[Opening Information shown section]
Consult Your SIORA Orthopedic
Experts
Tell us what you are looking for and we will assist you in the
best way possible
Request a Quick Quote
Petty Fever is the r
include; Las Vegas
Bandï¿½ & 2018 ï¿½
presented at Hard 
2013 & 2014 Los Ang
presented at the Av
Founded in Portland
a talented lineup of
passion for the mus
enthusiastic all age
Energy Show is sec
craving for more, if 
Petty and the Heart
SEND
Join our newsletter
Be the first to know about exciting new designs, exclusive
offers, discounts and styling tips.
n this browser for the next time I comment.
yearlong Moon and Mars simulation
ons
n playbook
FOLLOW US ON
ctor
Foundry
[Closing Information shown section]
[Opening Information shown section]
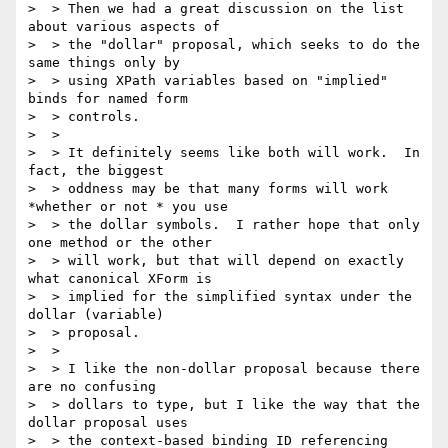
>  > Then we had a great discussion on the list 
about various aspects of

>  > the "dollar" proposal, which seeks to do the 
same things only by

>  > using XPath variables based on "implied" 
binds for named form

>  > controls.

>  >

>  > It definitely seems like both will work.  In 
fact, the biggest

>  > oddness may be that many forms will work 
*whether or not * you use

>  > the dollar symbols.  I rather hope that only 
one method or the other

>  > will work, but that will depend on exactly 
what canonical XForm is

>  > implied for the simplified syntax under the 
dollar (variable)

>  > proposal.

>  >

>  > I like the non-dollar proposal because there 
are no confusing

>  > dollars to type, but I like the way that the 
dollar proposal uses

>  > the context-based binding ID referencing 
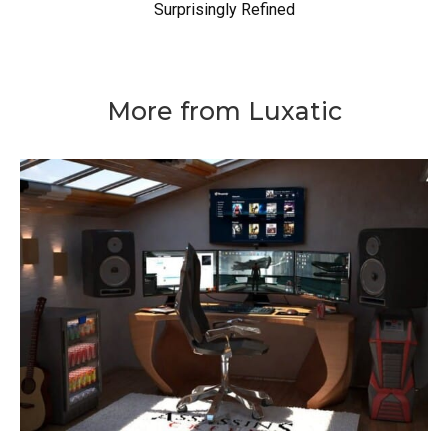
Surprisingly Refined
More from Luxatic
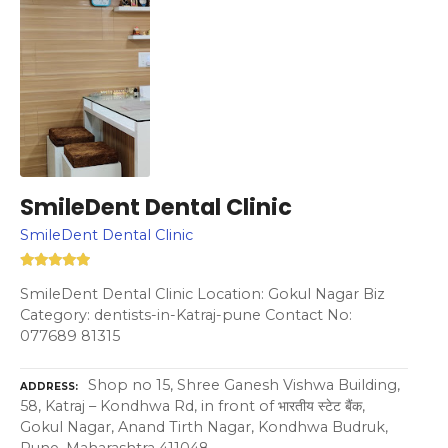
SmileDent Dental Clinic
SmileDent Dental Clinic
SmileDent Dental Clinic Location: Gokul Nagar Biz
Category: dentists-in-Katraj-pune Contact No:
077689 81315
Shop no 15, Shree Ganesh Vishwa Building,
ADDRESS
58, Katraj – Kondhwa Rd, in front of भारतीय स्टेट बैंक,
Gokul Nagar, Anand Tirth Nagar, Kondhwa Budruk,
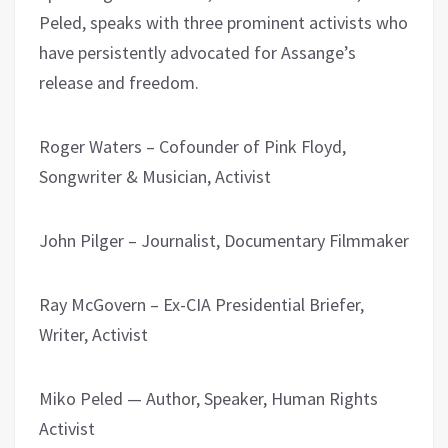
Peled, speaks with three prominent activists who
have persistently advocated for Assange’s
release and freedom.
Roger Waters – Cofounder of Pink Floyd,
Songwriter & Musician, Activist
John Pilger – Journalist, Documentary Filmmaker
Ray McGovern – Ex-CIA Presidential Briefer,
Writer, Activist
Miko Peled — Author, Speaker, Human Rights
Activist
[Closing Information shown section]
[Opening Information shown section]
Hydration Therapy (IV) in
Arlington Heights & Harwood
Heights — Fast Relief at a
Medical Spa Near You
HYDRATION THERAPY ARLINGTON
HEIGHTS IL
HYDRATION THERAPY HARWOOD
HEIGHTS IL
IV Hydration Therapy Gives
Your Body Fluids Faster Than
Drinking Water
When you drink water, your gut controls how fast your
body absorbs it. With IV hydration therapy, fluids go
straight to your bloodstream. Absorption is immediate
[Closing Information shown section]
What is needed: Could you echo the lines from the one containing "binding ID referencing" to the one containing "Gokul Nagar, Anand", including both, and leave the pictures out?

Exercise solution:
>  > the context-based binding ID referencing 
Surprisingly Refined
More from Luxatic
SmileDent Dental Clinic
SmileDent Dental Clinic
SmileDent Dental Clinic Location: Gokul Nagar Biz
Category: dentists-in-Katraj-pune Contact No:
077689 81315
Shop no 15, Shree Ganesh Vishwa Building,
ADDRESS
58, Katraj – Kondhwa Rd, in front of भारतीय स्टेट बैंक,
Gokul Nagar, Anand Tirth Nagar, Kondhwa Budruk,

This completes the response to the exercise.